I have some questions on Anisotropic filtering. I set the textures all the way up (full right on the slider), but my walls are still blurry when looking at an angle. So, Does the quality function work in iPhone as far as good, beautiful, fantastic…?? Does the size of the texture matter? Right now my textures are at 512k as far as Anisotropic filtering is concerned? Should I try 1024? How about compression, right now they are all compressed? What is the best method to use Anisotropic filtering with the iPhone? Thanks!
Right, The question is, what techniques are there to mitigate the issue of blurriness at angels on the iPhone.
Obviously textures that will require a higher than 1x1 ratio, and no compression is about as good as it gets. A good way, i've found, to avoid people noticing textures is to keep the frame rate 30+
Wait until a hardware revision that can handle anisotropic filtering. Until then, you basically live with it. --Eric
the 3GS have a hardware recision, and the "new" graphic core Power VR SGX doesn't support anisotropic neither.
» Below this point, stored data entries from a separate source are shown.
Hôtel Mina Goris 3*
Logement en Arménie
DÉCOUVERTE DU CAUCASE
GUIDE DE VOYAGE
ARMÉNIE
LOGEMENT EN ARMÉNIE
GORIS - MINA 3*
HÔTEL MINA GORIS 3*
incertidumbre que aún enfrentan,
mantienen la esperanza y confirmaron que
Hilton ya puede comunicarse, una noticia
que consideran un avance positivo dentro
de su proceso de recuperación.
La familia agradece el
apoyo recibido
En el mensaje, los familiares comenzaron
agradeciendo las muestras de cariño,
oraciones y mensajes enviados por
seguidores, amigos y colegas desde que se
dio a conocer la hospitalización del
Perhaps there's a way to modify the mip values and thresholds... I don't know. But until then, perhaps you could selectively turn mipmap generation off for certain textures? May not be a good idea depending on the circumstances in your game though. Try it out and see what it does to performance.
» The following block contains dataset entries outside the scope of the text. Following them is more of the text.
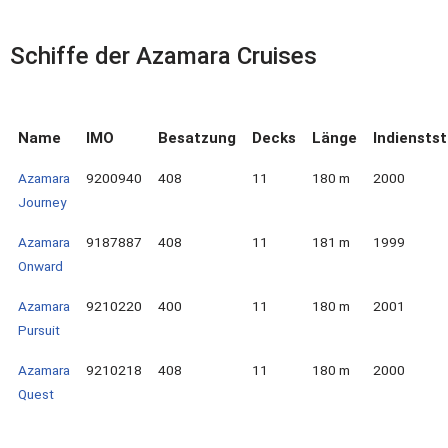
Schiffe der Azamara Cruises
Name
IMO
Besatzung
Decks
Länge
Indienstst
Azamara
9200940
408
11
180 m
2000
Journey
Azamara
9187887
408
11
181 m
1999
Onward
Azamara
9210220
400
11
180 m
2001
Pursuit
Azamara
9210218
408
11
180 m
2000
Quest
Actually, pre-3GS devices do support anisotropic filtering, but only up to 2x. The iPhone 3GS doesn't expose anisotropic filtering, currently. In certain cases, e.g. where a surface is usually seen from one direction, you may be able to avoid blurring by stretching the texture so the screen space projection of a texel ends up closer to a square. For example, a road in a 3D environment should be mapped so that there are more texels in one length unit across the width of the road than across its length.
Sorry to revive an old thread, but I'm curious about if any of the newer iPhones and Pads have started supporting anisotropic filtering, namely the iPhone 4 and above.